Requirement 1: List every memory store named in the memory notes below.
Requirement 2: Copy the passage of the memory notes below that runs from "Encoding can take" to "the multi-store model.", word for word.

Page text:
Start of Block
P1.M.1Processes of memory: encoding (acoustic, visual, semantic), storage and retrieval

Notes

Psychologists divide memory into three sequential processes: encoding (turning sensory input into a code the brain can store), storage (holding that code over time) and retrieval (bringing the stored material back into conscious awareness).

Encoding

Encoding can take three main forms:

  • Acoustic encoding stores material by its sound. We rehearse a phone number ("oh-seven-five-three…") and confuse similar-sounding letters (P and B).
  • Visual encoding stores material by its appearance — the shape of a face, the layout of a street.
  • Semantic encoding stores material by its meaning — what a word means, the gist of a story.

Baddeley (1966) demonstrated that short-term memory relies mostly on acoustic encoding (participants struggled with acoustically similar words like cat, mat, hat) while long-term memory relies mostly on semantic encoding (participants struggled with semantically similar words like big, large, huge after a delay). This is a foundational study you can cite to evaluate the multi-store model.

Storage

Storage is about capacity (how much), duration (how long) and type of code (how stored). Each memory store has different specifications:

  • Sensory register: very large capacity, ¼–½ second duration, modality-specific code (iconic visual, echoic auditory).
  • Short-term memory: 7±2 items (Miller, 1956), 18–30 seconds without rehearsal (Peterson & Peterson, 1959), mostly acoustic code.
  • Long-term memory: potentially unlimited capacity, lifetime duration, mostly semantic code.

Retrieval

Retrieval can be triggered by:

  • Recall — bringing material to mind without prompts ("Name the seven dwarfs").
  • Recognition — picking the right answer from options (multiple choice).
  • Cued recall — partial prompts ("the dwarf who…" + a clue).
End of Block
Data segment:
Start of Block
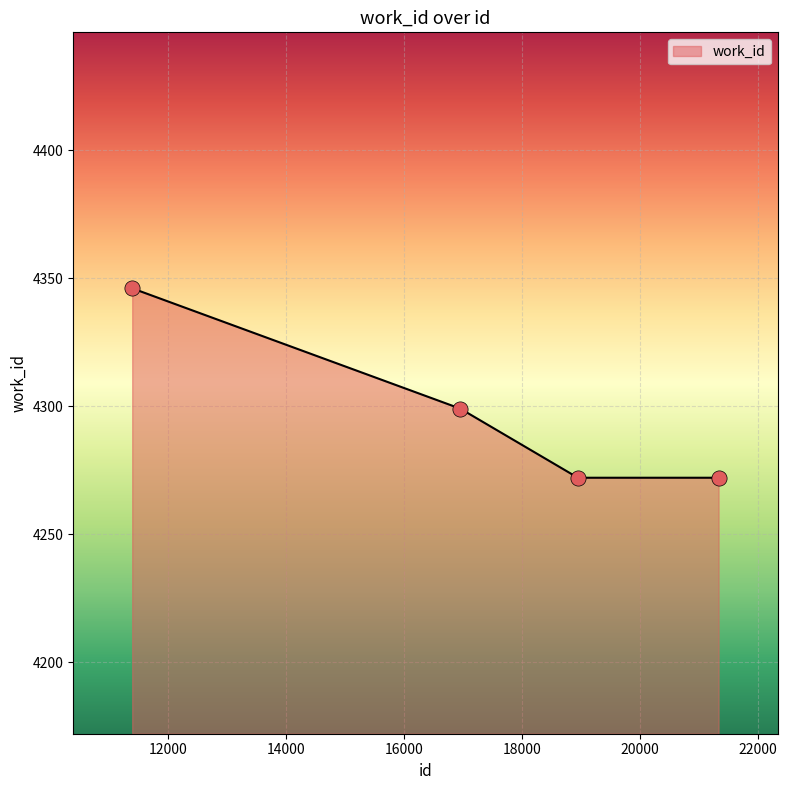

What is the sum of all values?

17189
End of Block
Worked solution 1: Sensory register, short-term memory, long-term memory

Worked solution 2:
Encoding can take three main forms:

  • Acoustic encoding stores material by its sound. We rehearse a phone number ("oh-seven-five-three…") and confuse similar-sounding letters (P and B).
  • Visual encoding stores material by its appearance — the shape of a face, the layout of a street.
  • Semantic encoding stores material by its meaning — what a word means, the gist of a story.

Baddeley (1966) demonstrated that short-term memory relies mostly on acoustic encoding (participants struggled with acoustically similar words like cat, mat, hat) while long-term memory relies mostly on semantic encoding (participants struggled with semantically similar words like big, large, huge after a delay). This is a foundational study you can cite to evaluate the multi-store model.